Private investors backing the booze delivery startups remain bullish on the sector despite Amazon’s entry and similar activity by delivery services such as Postmates and Instacart . The ability to bring offline transactions online and mine the data coupled with consumer enthusiasm for summoning items from smartphones as evidenced in food, rides, laundry and other services have made the sector a compelling one for tech investors.
“Amazon’s model will be driven by regulation. Ours is not,” said Pat Kinsel , a partner with Drizly investor Polaris Partners . “Alcohol is a $100 billion a year industry that knows nothing about its customer.”
Except for Drizly, most startups are still in the seed stage, having attracted small amounts of capital primarily from individual investors.
Thirstie Chief Executive and co-founder Devaraj Southworth said he got “15 calls asking whether it was time to worry” from his existing investors just following Amazon’s announcement. Despite initial concern, Mr. Southworth said those same investors, who have invested a total of $2 million in his startup, pledged continued support as he prepares to raise a Series A and enter Seattle in coming months.
Thirstie aims to differentiate itself from Amazon by offering high-end specialty products and stand apart from competing startups with its heavy focus on original lifestyle content and community. It is in 18 markets now.

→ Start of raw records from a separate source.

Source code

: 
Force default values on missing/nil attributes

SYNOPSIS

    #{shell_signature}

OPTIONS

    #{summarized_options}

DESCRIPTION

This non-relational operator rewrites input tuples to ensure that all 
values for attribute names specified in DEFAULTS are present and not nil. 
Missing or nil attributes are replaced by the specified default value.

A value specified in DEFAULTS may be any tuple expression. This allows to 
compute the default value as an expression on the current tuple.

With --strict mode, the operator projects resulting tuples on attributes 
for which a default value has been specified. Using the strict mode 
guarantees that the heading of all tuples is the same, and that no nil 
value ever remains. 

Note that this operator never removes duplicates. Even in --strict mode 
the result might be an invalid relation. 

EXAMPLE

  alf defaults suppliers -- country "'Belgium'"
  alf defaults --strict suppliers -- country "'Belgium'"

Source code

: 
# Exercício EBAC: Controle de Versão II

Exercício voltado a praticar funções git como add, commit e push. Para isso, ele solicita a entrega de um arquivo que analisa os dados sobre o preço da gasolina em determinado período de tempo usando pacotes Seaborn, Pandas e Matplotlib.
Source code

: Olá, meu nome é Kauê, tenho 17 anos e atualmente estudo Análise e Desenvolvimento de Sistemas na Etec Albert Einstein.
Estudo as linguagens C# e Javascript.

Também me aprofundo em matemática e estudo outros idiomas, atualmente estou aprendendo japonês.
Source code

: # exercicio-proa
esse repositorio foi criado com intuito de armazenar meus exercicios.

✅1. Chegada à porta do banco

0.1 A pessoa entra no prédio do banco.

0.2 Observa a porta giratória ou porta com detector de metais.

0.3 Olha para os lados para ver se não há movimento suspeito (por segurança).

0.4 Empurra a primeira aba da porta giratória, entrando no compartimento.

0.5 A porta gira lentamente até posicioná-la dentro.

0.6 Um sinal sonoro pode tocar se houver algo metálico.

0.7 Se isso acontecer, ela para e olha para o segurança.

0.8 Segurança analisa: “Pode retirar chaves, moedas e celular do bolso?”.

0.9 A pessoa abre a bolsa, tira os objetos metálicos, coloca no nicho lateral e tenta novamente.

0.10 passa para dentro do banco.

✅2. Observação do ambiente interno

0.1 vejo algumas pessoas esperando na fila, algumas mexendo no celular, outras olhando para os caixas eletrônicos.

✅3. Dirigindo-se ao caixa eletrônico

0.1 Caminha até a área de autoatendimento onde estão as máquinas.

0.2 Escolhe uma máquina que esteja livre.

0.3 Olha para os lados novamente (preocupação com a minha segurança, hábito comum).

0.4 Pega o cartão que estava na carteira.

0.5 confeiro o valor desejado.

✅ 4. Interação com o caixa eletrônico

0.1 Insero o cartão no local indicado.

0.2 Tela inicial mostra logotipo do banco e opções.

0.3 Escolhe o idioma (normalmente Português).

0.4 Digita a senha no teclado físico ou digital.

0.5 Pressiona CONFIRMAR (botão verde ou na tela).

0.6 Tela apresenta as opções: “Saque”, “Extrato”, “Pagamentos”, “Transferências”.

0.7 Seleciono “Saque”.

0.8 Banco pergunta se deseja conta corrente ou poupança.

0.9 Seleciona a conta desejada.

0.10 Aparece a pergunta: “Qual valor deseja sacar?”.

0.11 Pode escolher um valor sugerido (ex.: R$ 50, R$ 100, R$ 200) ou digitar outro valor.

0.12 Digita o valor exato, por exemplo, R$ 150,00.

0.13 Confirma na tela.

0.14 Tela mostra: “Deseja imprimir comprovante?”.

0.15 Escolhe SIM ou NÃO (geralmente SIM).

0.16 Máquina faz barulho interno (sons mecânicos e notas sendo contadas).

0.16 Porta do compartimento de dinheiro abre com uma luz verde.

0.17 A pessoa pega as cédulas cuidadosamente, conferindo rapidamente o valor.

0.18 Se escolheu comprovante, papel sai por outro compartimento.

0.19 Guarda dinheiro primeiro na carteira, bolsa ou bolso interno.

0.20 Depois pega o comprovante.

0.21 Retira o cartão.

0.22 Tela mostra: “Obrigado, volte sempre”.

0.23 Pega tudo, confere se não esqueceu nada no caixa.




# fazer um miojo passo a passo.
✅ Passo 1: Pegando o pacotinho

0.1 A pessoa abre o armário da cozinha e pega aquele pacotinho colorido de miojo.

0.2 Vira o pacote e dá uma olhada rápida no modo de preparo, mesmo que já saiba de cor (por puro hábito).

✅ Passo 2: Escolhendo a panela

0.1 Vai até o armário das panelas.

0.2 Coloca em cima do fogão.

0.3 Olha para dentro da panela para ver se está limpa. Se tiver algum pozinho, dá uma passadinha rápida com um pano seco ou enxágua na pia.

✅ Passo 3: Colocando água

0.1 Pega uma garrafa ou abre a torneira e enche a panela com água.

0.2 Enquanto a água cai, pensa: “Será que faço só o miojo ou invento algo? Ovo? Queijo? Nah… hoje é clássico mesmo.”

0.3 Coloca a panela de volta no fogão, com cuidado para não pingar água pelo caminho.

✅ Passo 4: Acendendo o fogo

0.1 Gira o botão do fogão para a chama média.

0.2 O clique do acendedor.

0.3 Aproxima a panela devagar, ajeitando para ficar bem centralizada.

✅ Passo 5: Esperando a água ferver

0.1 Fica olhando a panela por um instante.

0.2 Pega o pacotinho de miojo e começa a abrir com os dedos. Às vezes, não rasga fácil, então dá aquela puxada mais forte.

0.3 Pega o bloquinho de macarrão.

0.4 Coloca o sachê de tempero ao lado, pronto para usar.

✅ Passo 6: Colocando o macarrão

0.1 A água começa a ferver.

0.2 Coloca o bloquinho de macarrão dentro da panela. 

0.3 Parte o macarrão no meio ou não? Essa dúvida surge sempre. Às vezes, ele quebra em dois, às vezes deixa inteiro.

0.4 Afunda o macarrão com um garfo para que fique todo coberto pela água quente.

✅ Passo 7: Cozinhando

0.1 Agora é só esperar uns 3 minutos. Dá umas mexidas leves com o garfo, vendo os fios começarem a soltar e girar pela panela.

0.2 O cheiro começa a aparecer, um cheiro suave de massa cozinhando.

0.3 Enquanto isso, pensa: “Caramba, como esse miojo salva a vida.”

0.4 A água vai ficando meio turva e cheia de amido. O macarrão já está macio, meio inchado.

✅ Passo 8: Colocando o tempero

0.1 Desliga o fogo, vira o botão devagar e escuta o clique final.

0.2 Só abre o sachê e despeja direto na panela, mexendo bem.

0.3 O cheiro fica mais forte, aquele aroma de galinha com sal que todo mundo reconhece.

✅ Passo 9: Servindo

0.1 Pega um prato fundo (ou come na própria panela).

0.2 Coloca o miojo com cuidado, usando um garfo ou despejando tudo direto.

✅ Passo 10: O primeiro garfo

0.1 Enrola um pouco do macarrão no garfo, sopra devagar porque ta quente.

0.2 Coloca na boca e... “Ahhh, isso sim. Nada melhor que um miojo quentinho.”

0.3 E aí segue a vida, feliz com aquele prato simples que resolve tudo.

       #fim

Chair of the Alliance of Alcohol Industry Attorneys and Consultants R.J. O’Hara said he has seen an uptick in both private equity investors and alcohol retailers seeking his counsel in recent months. Mr. O’Hara, an attorney at Flaherty & O’Hara in Pittsburgh, said Amazon’s entry will likely generate more interest in the sector from new players who enable sales but don’t do it themselves. He expects Amazon’s impact to remain limited, at least for now.
“It will be a chore for them to expand state by state. It’s a patchwork” of laws and regulations, Mr. O’Hara said. “Regulators will be very resistant for them to expand. They will find it difficult.”
Although Amazon may help educating consumers about the service, ultimately each startup’s success will be based on the willingness of physical retailers to try sometime new.
“I haven’t even thought about it,” said Shawghn O’Keefe, the manager of Bottewworks in Seattle, where he stocks 1,000 different varieties of craft beer. Mr. O’Keefe said his store experimented with delivery about 10 years ago, but it discontinued it after a warning from regulators. “We are open to change and might explore (working with a startup) if we see a loss of sales. The laws are always changing.”